In these days of mobile communications, word gets around pretty fast even dubious decisions are blacked out on giant screens inside the ground to prevent ugly crowd reactions. Mercifully, Kolkata did not add chapter of spectator violence after Tendulkar got a poor decision.

India has been at the receiving end of Bucknor’s horrendous umpiring for quite some time now. And more than once, India has registered it displeasure to the ICC over Bucknor’s officiating and style of umpiring. Sourav Ganguly rated Bucknor’s performance “very poor” rating in the 2003-04 Sydney Test – the lowest of the four options a captain can rate in his post-match report. It’s not Bucknor’s decisions alone that are being questioned; it’s also a slew of incidents that has shown his conduct unbecoming of an umpire.

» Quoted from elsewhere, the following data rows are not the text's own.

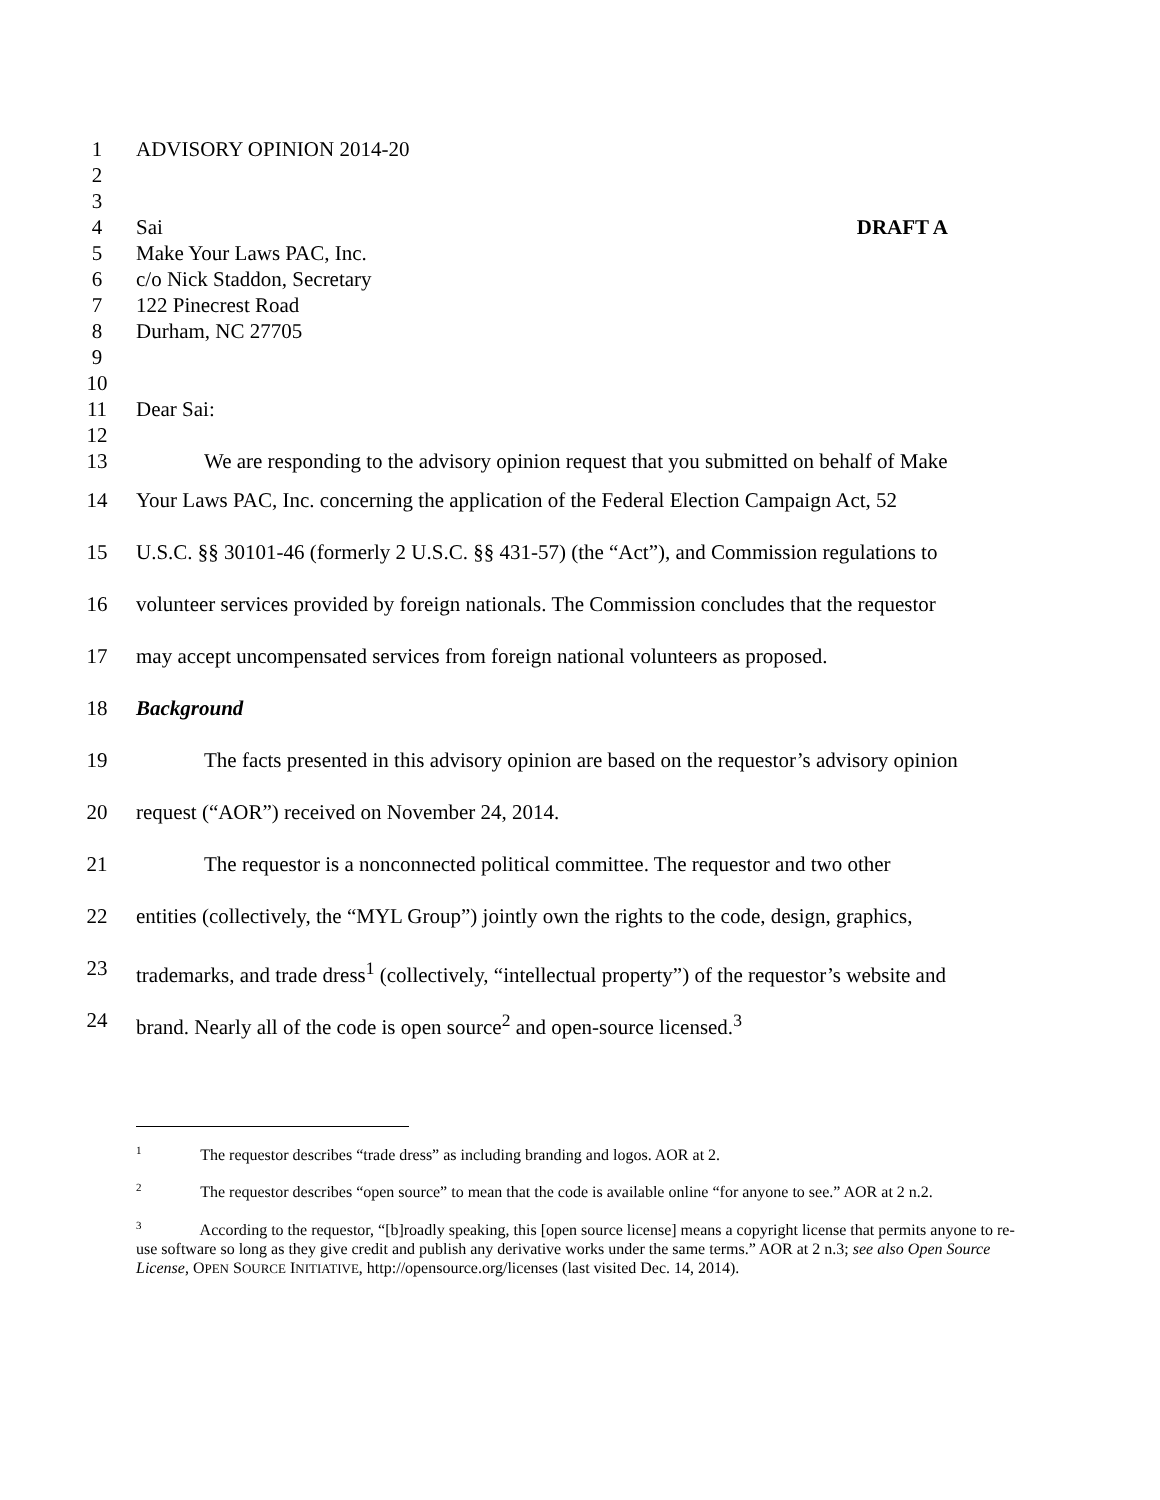1 ADVISORY OPINION 2014-20
2
3
4 Sai DRAFT A
5 Make Your Laws PAC, Inc.
6 c/o Nick Staddon, Secretary
7 122 Pinecrest Road
8 Durham, NC 27705
9
10
11 Dear Sai:
12
13 We are responding to the advisory opinion request that you submitted on behalf of Make
14 Your Laws PAC, Inc. concerning the application of the Federal Election Campaign Act, 52
15 U.S.C. §§ 30101-46 (formerly 2 U.S.C. §§ 431-57) (the “Act”), and Commission regulations to
16 volunteer services provided by foreign nationals. The Commission concludes that the requestor
17 may accept uncompensated services from foreign national volunteers as proposed.
18 Background
19 The facts presented in this advisory opinion are based on the requestor’s advisory opinion
20 request (“AOR”) received on November 24, 2014.
21 The requestor is a nonconnected political committee. The requestor and two other
22 entities (collectively, the “MYL Group”) jointly own the rights to the code, design, graphics,
23 trademarks, and trade dress<sup>1</sup> (collectively, “intellectual property”) of the requestor’s website and
24 brand. Nearly all of the code is open source<sup>2</sup> and open-source licensed.<sup>3</sup>
<sup>1</sup> The requestor describes “trade dress” as including branding and logos. AOR at 2.
<sup>2</sup> The requestor describes “open source” to mean that the code is available online “for anyone to see.” AOR at 2 n.2.
<sup>3</sup> According to the requestor, “[b]roadly speaking, this [open source license] means a copyright license that permits anyone to re-use software so long as they give credit and publish any derivative works under the same terms.” AOR at 2 n.3; see also Open Source License, OPEN SOURCE INITIATIVE, http://opensource.org/licenses (last visited Dec. 14, 2014).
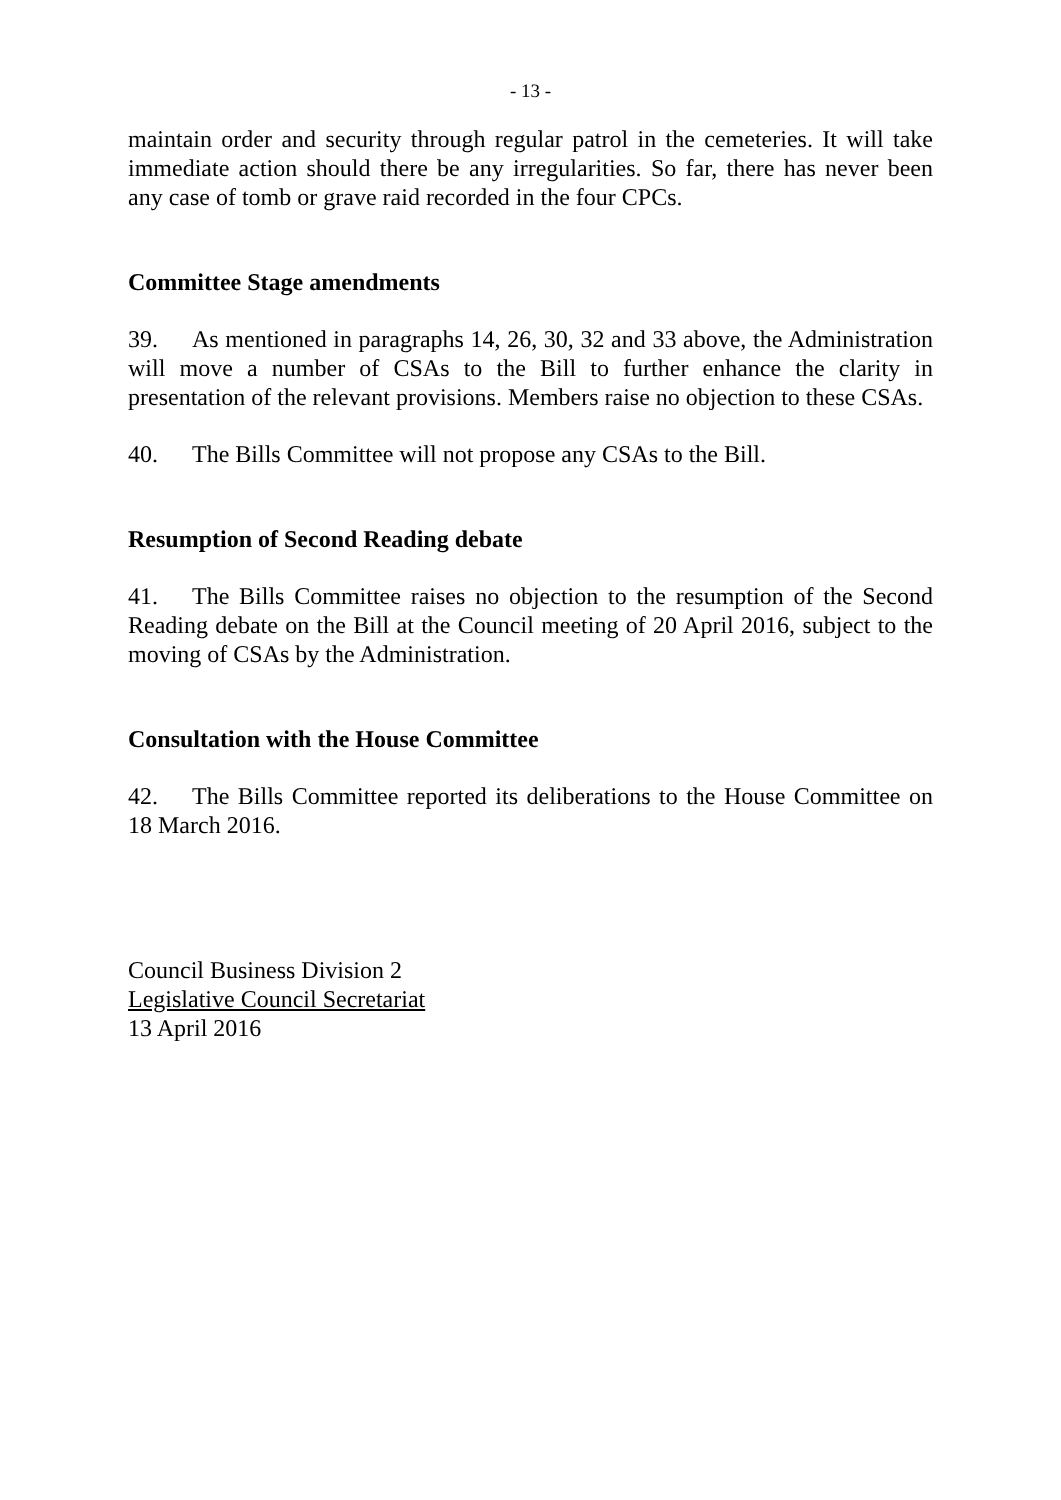- 13 -
maintain order and security through regular patrol in the cemeteries. It will take immediate action should there be any irregularities. So far, there has never been any case of tomb or grave raid recorded in the four CPCs.
Committee Stage amendments
39. As mentioned in paragraphs 14, 26, 30, 32 and 33 above, the Administration will move a number of CSAs to the Bill to further enhance the clarity in presentation of the relevant provisions. Members raise no objection to these CSAs.
40. The Bills Committee will not propose any CSAs to the Bill.
Resumption of Second Reading debate
41. The Bills Committee raises no objection to the resumption of the Second Reading debate on the Bill at the Council meeting of 20 April 2016, subject to the moving of CSAs by the Administration.
Consultation with the House Committee
42. The Bills Committee reported its deliberations to the House Committee on 18 March 2016.
Council Business Division 2
Legislative Council Secretariat
13 April 2016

He rudely finger-wagged Parthiv Patel on the ground for appealing and dismissively walked off when the Indian captain went up to him to enquire about the incident. He has subjected Tendulkar to some shocking decisions, including an lbw when the master batsman shouldered arms to a rising delivery from Jason Gillespie. The prejudice is unmistakable and the stink it has raised is dangerously toxic for the game.

Bucknor’s two-year contract ends in March 2006. In fact, he has set his eyes even further – the 2007 World Cup in the Caribbean where he would love to officiate a fifth final. The ICC has waited long – Bucknor style. It’s time now for the apex body for cricket to signal him out.